Radiology check-list for the pancreatic adenocarcinoma reporting template. This "Pancreatic Adenocarcinoma Reporting Template" is a structured checklist for documenting findings related to pancreatic cancer. It covers: 1. Tumor Details: Records the size and specific location within the pancreas. 2. Duct and Biliary Involvement: Notes if there's blockage or dilation in the pancreatic duct or bile duct. 3. Major Artery and Vein Involvement: Assesses contact, degree of involvement, and any narrowing or irregularity for key blood vessels: Superior Mesenteric Artery (SMA); Celiac Artery (CA); Common Hepatic Artery (CHA); Main Portal Vein (MPV); Superior Mesenteric Vein (SMV); 4. Arterial Variants: Identifies any arterial variations based on a classification system.Each section checks for tumor contact, involvement extent, vessel narrowing, and other abnormalities, helping clinicians evaluate the spread and surgical options for pancreatic cancer.

Fig. 3

Wilcoxon Mann-Whitney comparison of the mean diameters shows that the tumor size evaluated by 3D was closer to the pathology measurement than the pre-operative 2D imaging. This figure presents four box plots comparing tumor size measurements using different methods in patients with pancreatic cancer:Panel A: Tumor Size Distribution by Method: this plot compares tumor size distribution across three methods: m_preop_ct (blue): tumor size measured with pre-operative 2D-CT; m_3d (yellow): tumor size measured with 3D-CT; m_patho (orange): tumor size determined by pathology (considered the most accurate post-surgical measurement). The plot shows that 3D-CT measurements are closer to pathology measurements than 2D-CT measurements. Panel B: Comparison of Tumor Size on 2D-CT and 3D-CT. This plot connects tumor sizes for each patient measured on 2D-CT and 3D-CT. The mean difference is 7.3 mm with a p-value of 0.004, suggesting a significant difference between 2D-CT and 3D-CT measurements, with 3D-CT measurements being closer to the actual size.
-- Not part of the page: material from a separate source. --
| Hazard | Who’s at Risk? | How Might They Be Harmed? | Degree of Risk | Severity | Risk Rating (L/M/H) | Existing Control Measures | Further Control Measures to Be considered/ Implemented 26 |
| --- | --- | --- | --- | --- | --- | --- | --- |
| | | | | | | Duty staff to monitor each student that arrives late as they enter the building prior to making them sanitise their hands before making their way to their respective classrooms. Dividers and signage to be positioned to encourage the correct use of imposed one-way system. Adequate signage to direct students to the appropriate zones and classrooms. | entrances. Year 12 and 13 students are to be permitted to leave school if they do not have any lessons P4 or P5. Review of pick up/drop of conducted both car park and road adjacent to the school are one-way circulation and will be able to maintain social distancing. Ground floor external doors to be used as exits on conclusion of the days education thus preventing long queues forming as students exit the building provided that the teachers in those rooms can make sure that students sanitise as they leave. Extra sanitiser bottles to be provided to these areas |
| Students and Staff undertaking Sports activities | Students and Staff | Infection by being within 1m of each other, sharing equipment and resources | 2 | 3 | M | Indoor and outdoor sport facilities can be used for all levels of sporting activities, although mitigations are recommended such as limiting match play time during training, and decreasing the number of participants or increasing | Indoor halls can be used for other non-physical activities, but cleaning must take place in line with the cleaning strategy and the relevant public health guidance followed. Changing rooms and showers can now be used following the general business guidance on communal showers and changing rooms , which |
Panel C: Comparison of Tumor Size on 3D-CT and Pathology. This plot compares 3D-CT and pathology measurements for each patient. The mean difference is 7.3 mm with a p-value of 0.005, indicating that 3D-CT provides a more accurate estimate of tumor size compared to pathology than 2D-CT. Panel D: Comparison of Tumor Size on 2D-CT and Pathology. This plot compares tumor sizes measured on 2D-CT with those measured by pathology. The mean difference is 13.5 mm with a p-value <0.001, showing a significant discrepancy between 2D-CT measurements and actual tumor size.Conclusion: 3D-CT provides a more accurate approximation of tumor size as confirmed by pathology compared to traditional 2D-CT, with statistically significant differences in all comparisons.